In January 2016, an impaired driver took the lives of Jordan and Chanda Van de Vorst and their 2 children, Kamryn and Miguire.
Van de Vorst recalls the morning vividly. While police officers were at his home delivering the news, they received an urgent call from a neurosurgeon.
“He said that we didn’t have a whole lot of time. Jordan and Chanda were already gone. We soon found out that Miguire didn’t have much time and that Kamryn was on life support and likely wouldn’t survive either.”
As tragic as Louis Van de Vorst’s story is, it’s not uncommon. Impaired driving is a senseless theme that plays out all too often on Saskatchewan’s roads. In 2015, 54 people were killed and 580 others were injured in impaired driving crashes.
That’s why SGI and law enforcement are once again turning their attention to the issue of impaired driving in January. Throughout the month, police across the province will be watching for drivers under the influence of alcohol or drugs and will be enforcing new, tougher impaired driving laws.
A year has come and gone, but for the Van de Vorst family, the missed anniversaries, birthdays and other special occasions haven’t gotten any easier.
“You realize that they’re no longer with us and that the times that we had with them were very precious,” said Van de Vorst. “What we miss most is the laughter, the fun and the good times that we had together with them.”
New impaired driving legislation effective Jan. 1, 2017 make Saskatchewan's impaired driving laws among the toughest in the country. Changes build on laws implemented in 2014 to strengthen impaired driving legislation in Saskatchewan with the aim of stopping tragedies like the Van de Vorsts'.
While laws are an added deterrent, preventing impaired driving starts with making the commitment to make smart, safe and sober decisions before getting behind the wheel:
- Make the commitment to never drive while impaired by alcohol or drugs, not only as a New Year’s resolution, but all year long.
- Familiarize yourself with impaired driving laws and how they’ve changed.
- Even if you’ve had a drink or two, don’t drive. Small amounts of alcohol still impact driving ability and can come with serious consequences.
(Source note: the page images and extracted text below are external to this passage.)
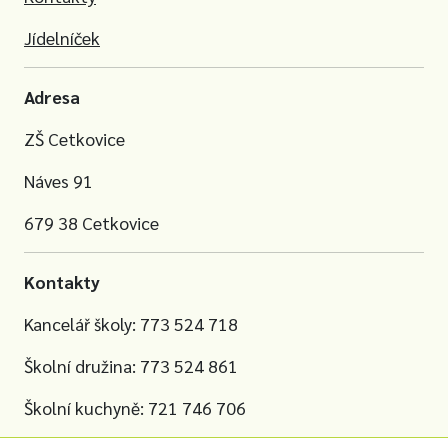
Jídelníček
Adresa
ZŠ Cetkovice
Náves 91
679 38 Cetkovice
Kontakty
Kancelář školy: 773 524 718
Školní družina: 773 524 861
Školní kuchyně: 721 746 706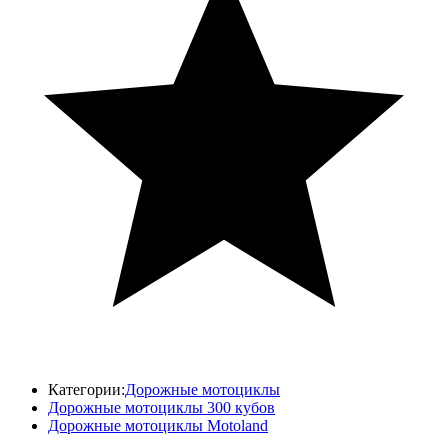
Категории:
Дорожные мотоциклы
Дорожные мотоциклы 300 кубов
Дорожные мотоциклы Motoland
- Have a plan ahead of time and stick to it, including a safe ride to and from your destination, and anywhere in between.
- Know the effects of alcohol/drugs on your body. Even after a good night’s rest, you can still be legally impaired the next day.
- Avoid mixing alcohol and drugs (legal or illegal). The combination can have a multiplying effect on impairment.
“People need to consider what their actions are doing to other people, whether complete strangers or their family and the people that you love. Think about that safe ride home before you go because you’re not immune to it. It can happen to you in an instant, at any time, any place.”